After Iran's quake, focus on recovery

As of Wednesday, Iran hadn't asked for aid to help 30,000 people affected by the quake.

A well-practiced emergency relief effort was under way in the Kerman Province Wednesday as Iran responded to Tuesday's earthquake that devastated remote villages throughout central Iran.

Scores of soldiers and the Iranian Red Crescent Society volunteers were bused and flown into the affected area hours after the early morning quake struck, which is estimated to have killed at least 500 people. But they found it difficult to reach some of the remote mountain villages.

Rescue workers Wednesday were still recovering bodies and finding survivors in the rubble of some villages, which have been almost completely destroyed.

Some international aid agencies working on the reconstruction in Bam, site of an earthquake in December 2003, that killed 26,000 people and leveled the historic city, drove into the area to offer their help.

"We got the call at 7 a.m. and loaded up a car to drive to the earthquake zone," says Hani Mansourian, a child protection officer for UNICEF in Bam. They were joined by other organizations working on the reconstruction of the city, including France's Medecins Sans Frontieres, the Czech agency People in Need, and Switzerland's Medair.

The international teams were impressed with the government's response to the quake in more accessible areas. "By the time we arrived in the village of Dahoueieh, there were already large numbers of rescue workers and facilities. Hot food was being served and a medical center had been established," says Mr. Mansourian. "The immediate relief operation was very good."

However, survivors who have lost their homes are angry as they prepare to face a second night in bitterly cold conditions. "We have nothing and have received nothing but a tent," says a woman standing in the courtyard of her rubble strewn home in the village of Islamabad, down the mountain road from Houdkan. "It is cold and the children will fall ill."

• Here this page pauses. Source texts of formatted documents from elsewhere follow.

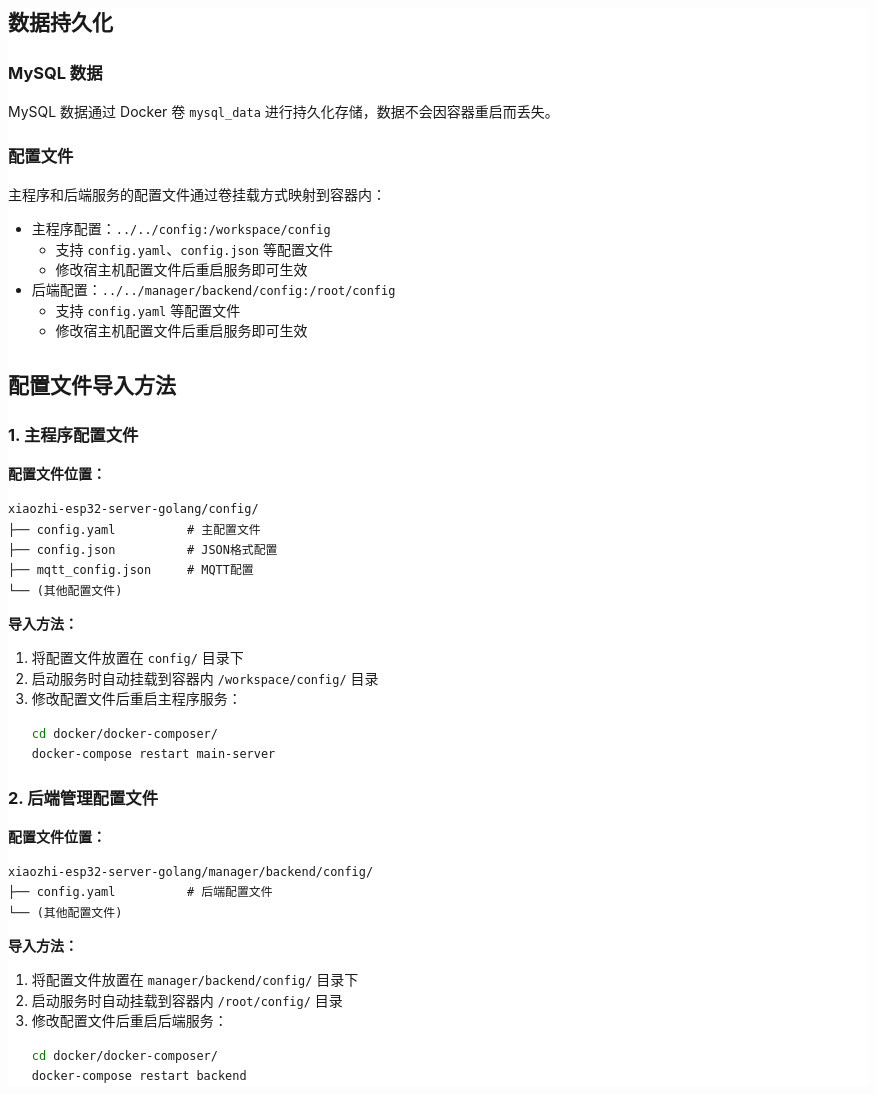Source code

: ## 数据持久化

### MySQL 数据

MySQL 数据通过 Docker 卷 `mysql_data` 进行持久化存储，数据不会因容器重启而丢失。

### 配置文件

主程序和后端服务的配置文件通过卷挂载方式映射到容器内：

- 主程序配置：`../../config:/workspace/config`
  - 支持 `config.yaml`、`config.json` 等配置文件
  - 修改宿主机配置文件后重启服务即可生效
- 后端配置：`../../manager/backend/config:/root/config`
  - 支持 `config.yaml` 等配置文件
  - 修改宿主机配置文件后重启服务即可生效

## 配置文件导入方法

### 1. 主程序配置文件

**配置文件位置：**
```
xiaozhi-esp32-server-golang/config/
├── config.yaml          # 主配置文件
├── config.json          # JSON格式配置
├── mqtt_config.json     # MQTT配置
└── (其他配置文件)
```

**导入方法：**
1. 将配置文件放置在 `config/` 目录下
2. 启动服务时自动挂载到容器内 `/workspace/config/` 目录
3. 修改配置文件后重启主程序服务：
   ```bash
   cd docker/docker-composer/
   docker-compose restart main-server
   ```

### 2. 后端管理配置文件

**配置文件位置：**
```
xiaozhi-esp32-server-golang/manager/backend/config/
├── config.yaml          # 后端配置文件
└── (其他配置文件)
```

**导入方法：**
1. 将配置文件放置在 `manager/backend/config/` 目录下
2. 启动服务时自动挂载到容器内 `/root/config/` 目录
3. 修改配置文件后重启后端服务：
   ```bash
   cd docker/docker-composer/
   docker-compose restart backend
   ```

The Iranian government - which shuns direct contacts with the United States - has so far not asked directly for international help. Still, the Japanese government announced Wednesday that it would send blankets, tents, and other aid worth $191,000 to aid quake victims.

Although Iran's immediate emergency service operations have a strong reputation - earned partly from the wide experience in dealing with the country's many deadly earthquakes - long-term responses can be more difficult.

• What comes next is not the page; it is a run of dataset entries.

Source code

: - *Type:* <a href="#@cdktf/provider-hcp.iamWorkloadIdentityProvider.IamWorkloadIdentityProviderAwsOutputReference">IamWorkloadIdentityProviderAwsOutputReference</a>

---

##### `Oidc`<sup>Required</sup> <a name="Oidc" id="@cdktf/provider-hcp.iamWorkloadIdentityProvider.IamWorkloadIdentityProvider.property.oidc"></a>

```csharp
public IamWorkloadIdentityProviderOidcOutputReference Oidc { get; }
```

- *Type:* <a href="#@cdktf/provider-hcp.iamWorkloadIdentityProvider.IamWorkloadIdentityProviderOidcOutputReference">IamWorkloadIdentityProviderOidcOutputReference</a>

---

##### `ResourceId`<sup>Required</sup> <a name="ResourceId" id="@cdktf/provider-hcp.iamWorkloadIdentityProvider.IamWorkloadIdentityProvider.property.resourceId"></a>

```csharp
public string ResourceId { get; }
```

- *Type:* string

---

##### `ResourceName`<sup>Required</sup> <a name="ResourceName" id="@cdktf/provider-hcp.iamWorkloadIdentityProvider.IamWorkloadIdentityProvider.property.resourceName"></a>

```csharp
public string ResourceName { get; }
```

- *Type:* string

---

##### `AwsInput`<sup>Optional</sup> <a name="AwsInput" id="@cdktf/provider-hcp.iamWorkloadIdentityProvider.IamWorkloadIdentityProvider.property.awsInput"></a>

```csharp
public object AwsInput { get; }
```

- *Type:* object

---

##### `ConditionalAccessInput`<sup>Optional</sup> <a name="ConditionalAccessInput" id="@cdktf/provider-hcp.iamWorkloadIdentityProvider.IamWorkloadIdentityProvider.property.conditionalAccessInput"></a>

Residents of Bam rioted last year at what they saw as the slow trickle of reconstruction work. This disaster is on a far smaller scale to Bam but in places like Houdkan village it could be as tough a job.

Houdkan was hit hardest by Tuesday's quake, and was also the hardest to reach. Heavy rain had turned the steep, winding mountain road into a boggy mud track that larger vehicles struggled to traverse. Landslides and boulders had blocked the road and were not cleared until six hours after the quake.

The rain and then a heavy fog reduced visibility to about 50 yards for long periods, making it harder for military helicopters to assess the level of damage and fly in assistance. The village had become a muddy morass from which collapsed walls and twisted steel bars poked. Rescue teams in the white and red bibs of the Red Crescent struggled over the treacherous terrain, fearful of suddenly crumbling walls.

Relief workers described it as "a small Bam," and some even said it was useless to go there because all the inhabitants had died.

Search efforts also continued Wednesday in Sarbagh and Dahoueieh, which rescue workers had the most difficulty reaching in the hours after the quake hit.

The quake was centered on the outskirts of Zarand, a town of about 15,000 people in Kerman about 600 miles southeast of the capital Tehran. It struck a region only 150 miles from Bam. Though comparable in strength to the 6.6-magnitude Bam quake, Tuesday's quake hit a more sparsely populated area and was centered far deeper limiting the damage.

Still, the tiny villages that dot the mountains were hard hit. "I lost everything. All my life is gone," sobbed Asghar Owldi whose wife and two children were killed.

Iran is located on seismic fault lines and is prone to earthquakes.

Material from the Associated Press was used in this report.